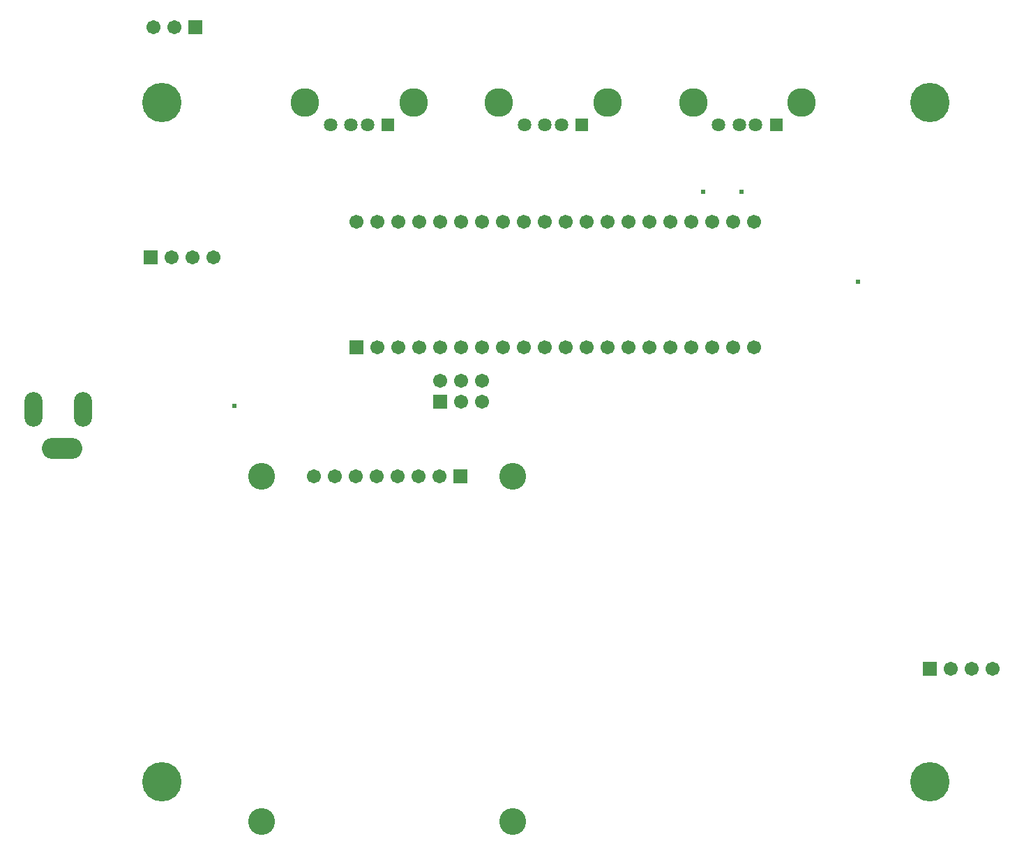
<source format=gbs>
G04*
G04 #@! TF.GenerationSoftware,Altium Limited,Altium Designer,23.3.1 (30)*
G04*
G04 Layer_Color=16711935*
%FSLAX44Y44*%
%MOMM*%
G71*
G04*
G04 #@! TF.SameCoordinates,FE0AEC3E-DE84-4B78-BC97-547211959EC9*
G04*
G04*
G04 #@! TF.FilePolarity,Negative*
G04*
G01*
G75*
%ADD39C,1.7032*%
%ADD40R,1.7032X1.7032*%
%ADD41R,1.6312X1.6312*%
%ADD42C,1.6312*%
%ADD43C,3.4792*%
%ADD44C,1.7018*%
%ADD45R,1.7018X1.7018*%
%ADD46O,2.2032X4.2032*%
%ADD47O,4.9032X2.5532*%
%ADD48C,0.6096*%
%ADD49C,4.7752*%
%ADD50C,3.2512*%
D39*
X349250Y966470D02*
D03*
X323850D02*
D03*
X298450D02*
D03*
X675640Y816610D02*
D03*
Y791210D02*
D03*
X650240Y816610D02*
D03*
Y791210D02*
D03*
X624840Y816610D02*
D03*
X1244600Y467360D02*
D03*
X1270000D02*
D03*
X1295400D02*
D03*
X276860Y1245870D02*
D03*
X302260D02*
D03*
X623570Y701040D02*
D03*
X598170D02*
D03*
X572770D02*
D03*
X547370D02*
D03*
X521970D02*
D03*
X496570D02*
D03*
X471170D02*
D03*
D40*
X273050Y966470D02*
D03*
X624840Y791210D02*
D03*
X1219200Y467360D02*
D03*
X327660Y1245870D02*
D03*
X648970Y701040D02*
D03*
D41*
X561256Y1127330D02*
D03*
X796651D02*
D03*
X1032426D02*
D03*
D42*
X536256D02*
D03*
X516256D02*
D03*
X491256D02*
D03*
X771651D02*
D03*
X751651D02*
D03*
X726651D02*
D03*
X1007426D02*
D03*
X987426D02*
D03*
X962426D02*
D03*
D43*
X591956Y1154430D02*
D03*
X460556D02*
D03*
X827351D02*
D03*
X695951D02*
D03*
X1063126D02*
D03*
X931726D02*
D03*
D44*
X522446Y1009650D02*
D03*
X547846D02*
D03*
X573246D02*
D03*
X598646D02*
D03*
X624046D02*
D03*
X649446D02*
D03*
X674846D02*
D03*
X700246D02*
D03*
X725646D02*
D03*
X751046D02*
D03*
X776446D02*
D03*
X801846D02*
D03*
X827246D02*
D03*
X852646D02*
D03*
X878046D02*
D03*
X903446D02*
D03*
X928846D02*
D03*
X954246D02*
D03*
X979646D02*
D03*
X1005046D02*
D03*
Y857250D02*
D03*
X979646D02*
D03*
X954246D02*
D03*
X928846D02*
D03*
X903446D02*
D03*
X878046D02*
D03*
X852646D02*
D03*
X827246D02*
D03*
X801846D02*
D03*
X776446D02*
D03*
X751046D02*
D03*
X725646D02*
D03*
X700246D02*
D03*
X674846D02*
D03*
X649446D02*
D03*
X624046D02*
D03*
X598646D02*
D03*
X573246D02*
D03*
X547846D02*
D03*
D45*
X522446D02*
D03*
D46*
X190810Y782320D02*
D03*
X130810D02*
D03*
D47*
X165810Y734320D02*
D03*
D48*
X1131570Y937260D02*
D03*
X990600Y1046480D02*
D03*
X943610D02*
D03*
X374650Y786130D02*
D03*
D49*
X1219200Y1154430D02*
D03*
Y330200D02*
D03*
X287020D02*
D03*
Y1154430D02*
D03*
D50*
X712470Y281940D02*
D03*
Y701040D02*
D03*
X407670D02*
D03*
Y281940D02*
D03*
M02*

</source>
***
◆ **Work order**
Leave the pictures out and reproduce all of the records exactly.

◆ **Problem solution**
<source format=gbs>
G04*
G04 #@! TF.GenerationSoftware,Altium Limited,Altium Designer,23.3.1 (30)*
G04*
G04 Layer_Color=16711935*
%FSLAX44Y44*%
%MOMM*%
G71*
G04*
G04 #@! TF.SameCoordinates,FE0AEC3E-DE84-4B78-BC97-547211959EC9*
G04*
G04*
G04 #@! TF.FilePolarity,Negative*
G04*
G01*
G75*
%ADD39C,1.7032*%
%ADD40R,1.7032X1.7032*%
%ADD41R,1.6312X1.6312*%
%ADD42C,1.6312*%
%ADD43C,3.4792*%
%ADD44C,1.7018*%
%ADD45R,1.7018X1.7018*%
%ADD46O,2.2032X4.2032*%
%ADD47O,4.9032X2.5532*%
%ADD48C,0.6096*%
%ADD49C,4.7752*%
%ADD50C,3.2512*%
D39*
X349250Y966470D02*
D03*
X323850D02*
D03*
X298450D02*
D03*
X675640Y816610D02*
D03*
Y791210D02*
D03*
X650240Y816610D02*
D03*
Y791210D02*
D03*
X624840Y816610D02*
D03*
X1244600Y467360D02*
D03*
X1270000D02*
D03*
X1295400D02*
D03*
X276860Y1245870D02*
D03*
X302260D02*
D03*
X623570Y701040D02*
D03*
X598170D02*
D03*
X572770D02*
D03*
X547370D02*
D03*
X521970D02*
D03*
X496570D02*
D03*
X471170D02*
D03*
D40*
X273050Y966470D02*
D03*
X624840Y791210D02*
D03*
X1219200Y467360D02*
D03*
X327660Y1245870D02*
D03*
X648970Y701040D02*
D03*
D41*
X561256Y1127330D02*
D03*
X796651D02*
D03*
X1032426D02*
D03*
D42*
X536256D02*
D03*
X516256D02*
D03*
X491256D02*
D03*
X771651D02*
D03*
X751651D02*
D03*
X726651D02*
D03*
X1007426D02*
D03*
X987426D02*
D03*
X962426D02*
D03*
D43*
X591956Y1154430D02*
D03*
X460556D02*
D03*
X827351D02*
D03*
X695951D02*
D03*
X1063126D02*
D03*
X931726D02*
D03*
D44*
X522446Y1009650D02*
D03*
X547846D02*
D03*
X573246D02*
D03*
X598646D02*
D03*
X624046D02*
D03*
X649446D02*
D03*
X674846D02*
D03*
X700246D02*
D03*
X725646D02*
D03*
X751046D02*
D03*
X776446D02*
D03*
X801846D02*
D03*
X827246D02*
D03*
X852646D02*
D03*
X878046D02*
D03*
X903446D02*
D03*
X928846D02*
D03*
X954246D02*
D03*
X979646D02*
D03*
X1005046D02*
D03*
Y857250D02*
D03*
X979646D02*
D03*
X954246D02*
D03*
X928846D02*
D03*
X903446D02*
D03*
X878046D02*
D03*
X852646D02*
D03*
X827246D02*
D03*
X801846D02*
D03*
X776446D02*
D03*
X751046D02*
D03*
X725646D02*
D03*
X700246D02*
D03*
X674846D02*
D03*
X649446D02*
D03*
X624046D02*
D03*
X598646D02*
D03*
X573246D02*
D03*
X547846D02*
D03*
D45*
X522446D02*
D03*
D46*
X190810Y782320D02*
D03*
X130810D02*
D03*
D47*
X165810Y734320D02*
D03*
D48*
X1131570Y937260D02*
D03*
X990600Y1046480D02*
D03*
X943610D02*
D03*
X374650Y786130D02*
D03*
D49*
X1219200Y1154430D02*
D03*
Y330200D02*
D03*
X287020D02*
D03*
Y1154430D02*
D03*
D50*
X712470Y281940D02*
D03*
Y701040D02*
D03*
X407670D02*
D03*
Y281940D02*
D03*
M02*

</source>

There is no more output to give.